Aaron Jackson is an American human rights and environmental activist. Jackson was raised in Destin, Florida and attended Valencia College until 2002. After backpacking around the world, he interned at The Homeless Voice, an advocacy group in Davie, Florida, and became director of the COSAC Homeless Shelter. The first orphanages he opened in Haiti were established using money he made as a golf caddy while living in a homeless shelter in order to fund the orphanages. Jackson was named a CNN Hero in 2007 after leading a campaign to deworm children in Haiti.

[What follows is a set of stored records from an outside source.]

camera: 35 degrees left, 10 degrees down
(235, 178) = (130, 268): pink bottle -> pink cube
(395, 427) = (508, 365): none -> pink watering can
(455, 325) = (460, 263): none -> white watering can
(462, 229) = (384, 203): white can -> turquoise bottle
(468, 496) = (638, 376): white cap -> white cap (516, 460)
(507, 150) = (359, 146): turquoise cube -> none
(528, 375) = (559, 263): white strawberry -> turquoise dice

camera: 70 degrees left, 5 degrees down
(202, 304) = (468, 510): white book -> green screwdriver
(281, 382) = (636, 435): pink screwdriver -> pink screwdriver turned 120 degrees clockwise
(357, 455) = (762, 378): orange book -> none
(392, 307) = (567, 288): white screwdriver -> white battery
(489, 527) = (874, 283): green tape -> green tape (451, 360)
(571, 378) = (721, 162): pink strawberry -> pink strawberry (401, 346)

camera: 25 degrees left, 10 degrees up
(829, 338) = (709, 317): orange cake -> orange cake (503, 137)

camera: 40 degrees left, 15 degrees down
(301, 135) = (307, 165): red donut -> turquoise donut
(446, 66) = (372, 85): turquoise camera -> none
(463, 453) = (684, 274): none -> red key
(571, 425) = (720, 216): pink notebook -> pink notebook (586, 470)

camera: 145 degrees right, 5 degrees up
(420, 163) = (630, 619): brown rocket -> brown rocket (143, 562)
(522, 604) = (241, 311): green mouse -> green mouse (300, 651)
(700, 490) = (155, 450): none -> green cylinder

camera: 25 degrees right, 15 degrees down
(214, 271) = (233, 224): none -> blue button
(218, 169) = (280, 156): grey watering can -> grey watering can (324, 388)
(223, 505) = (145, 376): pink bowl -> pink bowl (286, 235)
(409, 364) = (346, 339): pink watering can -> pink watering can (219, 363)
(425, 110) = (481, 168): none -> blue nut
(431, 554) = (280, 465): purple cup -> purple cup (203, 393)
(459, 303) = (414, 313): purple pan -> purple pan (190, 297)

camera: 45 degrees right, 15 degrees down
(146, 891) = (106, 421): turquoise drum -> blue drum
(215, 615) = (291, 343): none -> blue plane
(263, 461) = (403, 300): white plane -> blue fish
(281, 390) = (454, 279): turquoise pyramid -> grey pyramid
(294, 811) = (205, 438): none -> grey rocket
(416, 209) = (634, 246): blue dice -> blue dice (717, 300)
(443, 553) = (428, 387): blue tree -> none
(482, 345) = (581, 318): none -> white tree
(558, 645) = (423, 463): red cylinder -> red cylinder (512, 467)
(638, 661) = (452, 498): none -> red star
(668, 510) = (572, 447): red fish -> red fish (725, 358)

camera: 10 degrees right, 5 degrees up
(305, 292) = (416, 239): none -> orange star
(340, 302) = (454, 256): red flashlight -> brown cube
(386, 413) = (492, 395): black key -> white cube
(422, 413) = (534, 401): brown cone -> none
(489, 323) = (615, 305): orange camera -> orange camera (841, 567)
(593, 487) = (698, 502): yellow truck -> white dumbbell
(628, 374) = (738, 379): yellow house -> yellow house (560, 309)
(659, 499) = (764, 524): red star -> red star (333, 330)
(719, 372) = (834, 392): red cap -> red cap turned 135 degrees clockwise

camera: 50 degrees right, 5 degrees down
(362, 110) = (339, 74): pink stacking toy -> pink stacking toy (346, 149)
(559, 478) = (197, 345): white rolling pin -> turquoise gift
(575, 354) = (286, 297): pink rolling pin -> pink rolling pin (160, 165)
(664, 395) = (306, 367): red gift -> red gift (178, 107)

In 2004, Jackson founded Planting Peace, a nonprofit organization that advocates for LGBT issues and runs six orphanages in Haiti and India. In 2012, he purchased a home across from Westboro Baptist Church after looking at the neighborhood around Westboro on Google Earth. He painted the exterior of the house with the colors of the pride flag in 2013 and it became the "Equality House." Through Planting Peace, Jackson placed a billboard in Kim Davis' hometown after she denied marriage licenses to same sex couples in 2015. In 2016, Jackson traveled to Antarctica to place a pride flag deeming it "the world's first LGBT-friendly continent."